| Prompt a |
Please list every line in the records that contains the word "quien", copying each such line in full. Case counts.

[[ Excerpted passage open ]]

IN FEBRUARY 1996 A SEVENTEEN-YEAR-OLD girl named María Guadalupe del Río Vázquez went shopping in downtown Ciudad Juárez and vanished into thin air. Days later, her body was found in the desolate mountains of the Chihuahuan Desert - raped, strangled, her left breast mutilated. As girls continued to disappear, residents of the city formed bands and scoured the mountains for more bodies. The state police picked up the corpses - seventeen in all, an epidemic of murder - and quickly scurried away, leaving behind clothing, locks of hair, shoes curled like orange peels. The girls' hands were bound with their own shoelaces. All of the victims resembled each other: pretty, slim, medium to dark skin, long, straight dark hair. In a country that privileges men, whiteness, and wealth, these victims were female, brown, and poor. In a city that resents immigration and anything else from central and southern Mexico, these young women who had come to the northern border hoping to find work were social outcasts, strangers without names - especially now that they lay in silence in the sand, looking just like the ones before and the ones who would follow.

[[ Excerpted passage closed ]]

| Prompt b |
Extend the passage about the Ciudad Juárez murders, continuing from its last sentence.

[[ Data provided open ]]

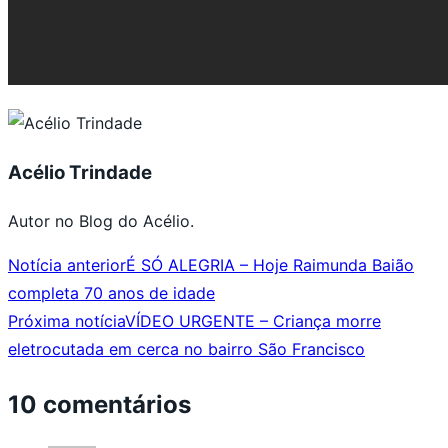
Acélio Trindade
Autor no Blog do Acélio.
Notícia anterior
É SÓ ALEGRIA – Hoje Raimunda Baião
completa 70 anos de idade
Próxima notícia
VÍDEO URGENTE – Criança morre
eletrocutada em cerca no bairro São Francisco
10 comentários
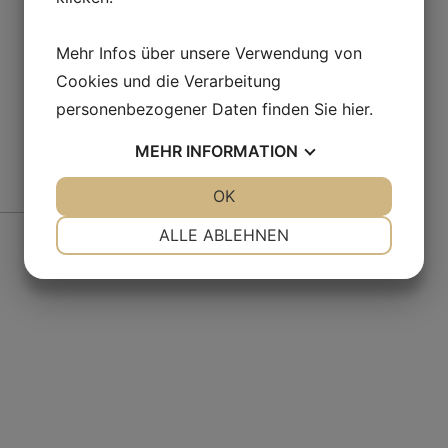
Mehr Infos über unsere Verwendung von
Cookies und die Verarbeitung
personenbezogener Daten finden Sie
hier
.
MEHR
INFORMATION
JA
NEIN
OK
JA
NEIN
Fr
NOTWENDIG
PRÄFERENZEN
ALLE ABLEHNEN
JA
NEIN
JA
NEIN
MARKETING
STATISTIKEN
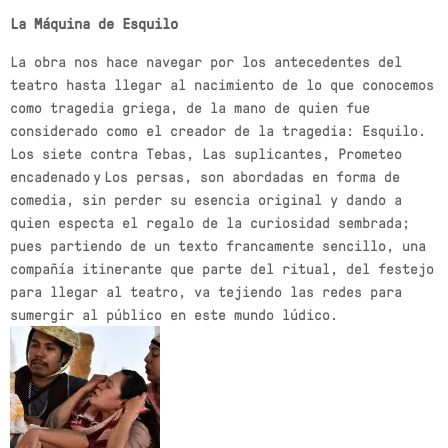
semana
19 DE JULIO DE 2024
today
La Máquina de Esquilo
MOST UPVOTED
La obra nos hace navegar por los antecedentes del
teatro hasta llegar al nacimiento de lo que conocemos
today
como tragedia griega, de la mano de quien fue
27 DE AGOSTO DE 2022
571
205
considerado como el creador de la tragedia: Esquilo.
Los siete contra Tebas, Las suplicantes, Prometeo
encadenado y Los persas, son abordadas en forma de
comedia, sin perder su esencia original y dando a
quien especta el regalo de la curiosidad sembrada;
pues partiendo de un texto francamente sencillo, una
compañía itinerante que parte del ritual, del festejo
para llegar al teatro, va tejiendo las redes para
sumergir al público en este mundo lúdico.
USER
NOTICIAS
FESTIVAL INTERNACIONAL 2022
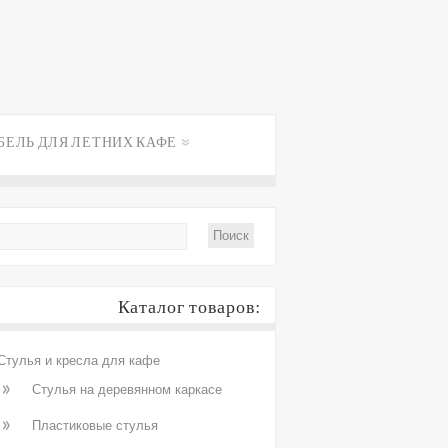
БЕЛЬ ДЛЯ ЛЕТНИХ КАФЕ
Каталог товаров:
Стулья и кресла для кафе
Стулья на деревянном каркасе
Пластиковые стулья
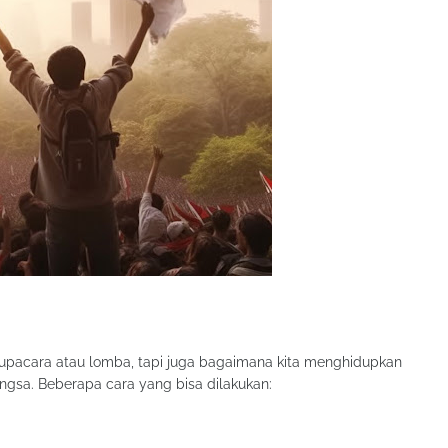
upacara atau lomba, tapi juga bagaimana kita menghidupkan
ngsa. Beberapa cara yang bisa dilakukan:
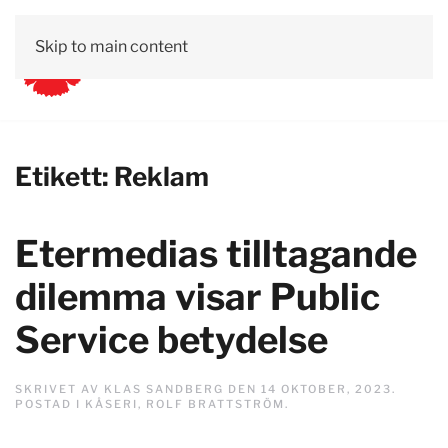
Skip to main content
Etikett:
Reklam
Etermedias tilltagande
dilemma visar Public
Service betydelse
SKRIVET AV
KLAS SANDBERG
DEN
14 OKTOBER, 2023
.
POSTAD I
KÅSERI
,
ROLF BRATTSTRÖM
.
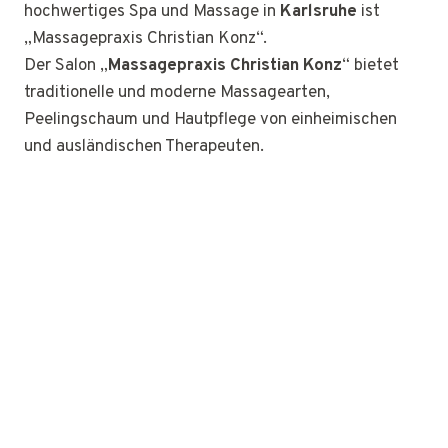
hochwertiges Spa und Massage in
Karlsruhe
ist
„Massagepraxis Christian Konz“.
Der Salon „
Massagepraxis Christian Konz
“ bietet
traditionelle und moderne Massagearten,
Peelingschaum und Hautpflege von einheimischen
und ausländischen Therapeuten.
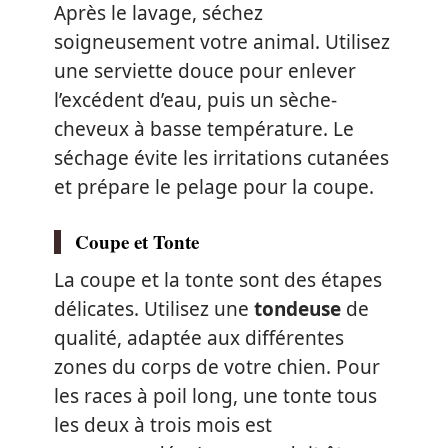
Après le lavage, séchez
soigneusement votre animal. Utilisez
une serviette douce pour enlever
l’excédent d’eau, puis un sèche-
cheveux à basse température. Le
séchage évite les irritations cutanées
et prépare le pelage pour la coupe.
Coupe et Tonte
La coupe et la tonte sont des étapes
délicates. Utilisez une
tondeuse
de
qualité, adaptée aux différentes
zones du corps de votre chien. Pour
les races à poil long, une tonte tous
les deux à trois mois est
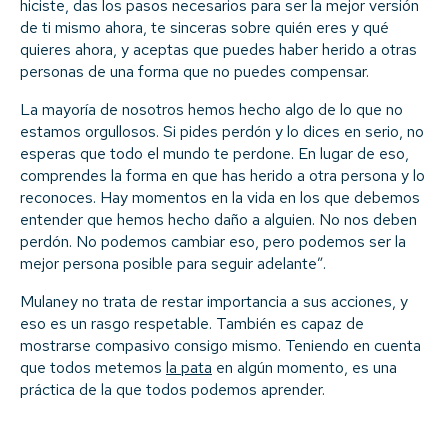
hiciste, das los pasos necesarios para ser la mejor versión
de ti mismo ahora, te sinceras sobre quién eres y qué
quieres ahora, y aceptas que puedes haber herido a otras
personas de una forma que no puedes compensar.
La mayoría de nosotros hemos hecho algo de lo que no
estamos orgullosos. Si pides perdón y lo dices en serio, no
esperas que todo el mundo te perdone. En lugar de eso,
comprendes la forma en que has herido a otra persona y lo
reconoces. Hay momentos en la vida en los que debemos
entender que hemos hecho daño a alguien. No nos deben
perdón. No podemos cambiar eso, pero podemos ser la
mejor persona posible para seguir adelante”.
Mulaney no trata de restar importancia a sus acciones, y
eso es un rasgo respetable. También es capaz de
mostrarse compasivo consigo mismo. Teniendo en cuenta
que todos metemos
la pata
en algún momento, es una
práctica de la que todos podemos aprender.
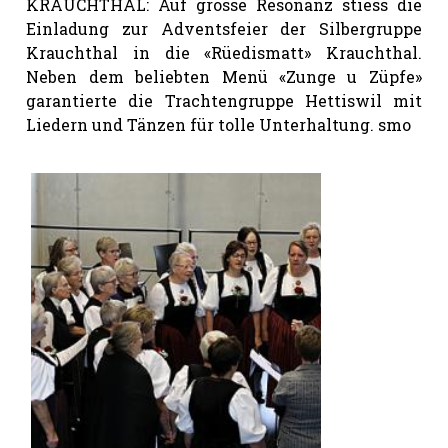
KRAUCHTHAL: Auf grosse Resonanz stiess die
Einladung zur Adventsfeier der Silbergruppe
Krauchthal in die «Rüedismatt» Krauchthal.
Neben dem beliebten Menü «Zunge u Züpfe»
garantierte die Trachtengruppe Hettiswil mit
Liedern und Tänzen für tolle Unterhaltung. smo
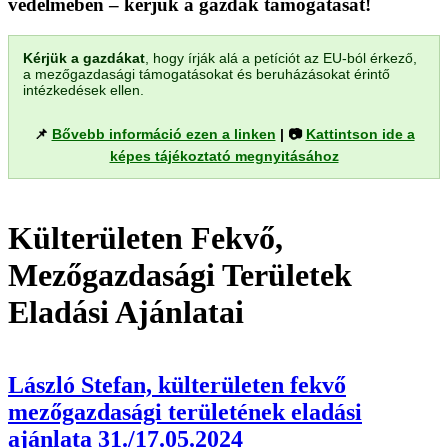
védelmében – kérjük a gazdák támogatását!
Kérjük a gazdákat
, hogy írják alá a petíciót az EU-ból érkező,
a mezőgazdasági támogatásokat és beruházásokat érintő
intézkedések ellen.
📌
Bővebb információ ezen a linken
| 📷
Kattintson ide a
képes tájékoztató megnyitásához
Külterületen Fekvő,
Mezőgazdasági Területek
Eladási Ajánlatai
László Stefan, külterületen fekvő
mezőgazdasági területének eladási
ajánlata 31./17.05.2024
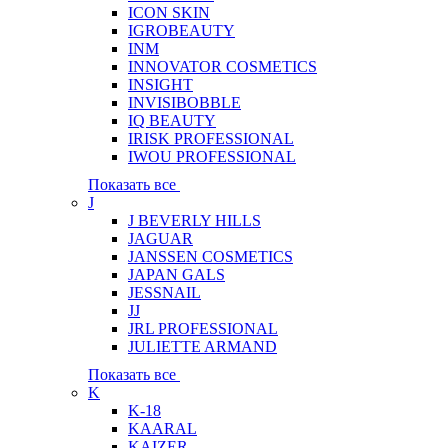
ICON SKIN
IGROBEAUTY
INM
INNOVATOR COSMETICS
INSIGHT
INVISIBOBBLE
IQ BEAUTY
IRISK PROFESSIONAL
IWOU PROFESSIONAL
Показать все
J
J BEVERLY HILLS
JAGUAR
JANSSEN COSMETICS
JAPAN GALS
JESSNAIL
JJ
JRL PROFESSIONAL
JULIETTE ARMAND
Показать все
K
K-18
KAARAL
KAIZER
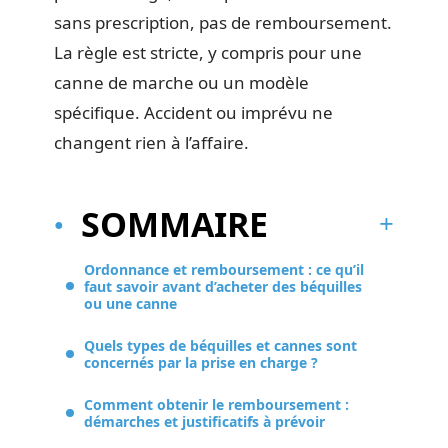
sans prescription, pas de remboursement.
La règle est stricte, y compris pour une
canne de marche ou un modèle
spécifique. Accident ou imprévu ne
changent rien à l’affaire.
SOMMAIRE
Ordonnance et remboursement : ce qu’il
faut savoir avant d’acheter des béquilles
ou une canne
Quels types de béquilles et cannes sont
concernés par la prise en charge ?
Comment obtenir le remboursement :
démarches et justificatifs à prévoir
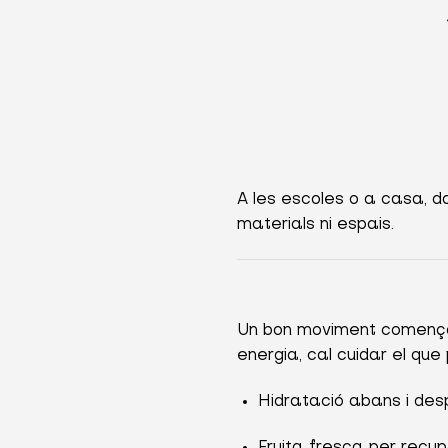
A les escoles o a casa, 
materials ni espais.
Un bon moviment comença 
energia, cal cuidar el que
Hidratació abans i despr
Fruita fresca per recup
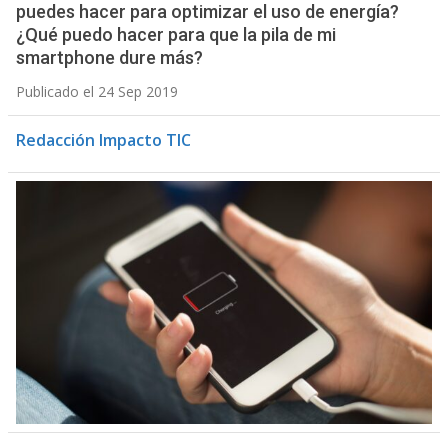
puedes hacer para optimizar el uso de energía?
¿Qué puedo hacer para que la pila de mi
smartphone dure más?
Publicado el 24 Sep 2019
Redacción Impacto TIC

[[ Data provided closed ]]

| Answer space a |
como tragedia griega, de la mano de quien fue
quien especta el regalo de la curiosidad sembrada;

| Answer space b |
The deaths in the mountainous desert region known as Lomas de Poleo confirmed the worst fears of the women of Juárez: that something sinister had overcome their city. Beginning in 1993, there had been an unusual number of news reports in Juárez about the abduction and murder of women, an anomaly in Mexico. The grisly discoveries in the desert signaled that the worst crime wave in modern Mexican history had entered a new and more intense phase. Today, the toll of women who have been murdered in the past ten years is more than three hundred, staining the reputation of the country's fourth-largest city worldwide. Some of the women were murdered by their husbands and boyfriends. Other killings seemed to be random acts of violence. Around a third of the victims, however, were teenage girls whose deaths appear to be connected to a cryptic and chilling kind of serial killing. This crime is indisputably solvable: Evidence has been scattered like bread crumbs all over the crime scenes, but the state authorities have jailed no one who truly seems responsible. Be it incompetence or a cover-up, the lack of credible prosecution in these cases is perhaps the most blatant - and certainly the most baffling - illustration of the nearly flawless record of impunity that characterizes the Mexican justice system.

Who would commit such crimes? Juárez brims with rumor and suspicion. A serial killer with government protection is an obvious possibility. The indifference of the authorities charged with investigating the murders has focused suspicion on themselves. Maybe it's the Juárez police, some people say. They drive those white pickups with the campers, where they could easily hide a rotting body or a pile of bones, and they're always prowling around the shantytown of Anapra, on the edge of the desert, peering out their windows. The Chihuahua state police zoom about in sleek, unmarked SUVs capable of navigating the rugged desert terrain. Recently, federal investigators speculated that fourteen of the killings might be linked to an organ-smuggling ring.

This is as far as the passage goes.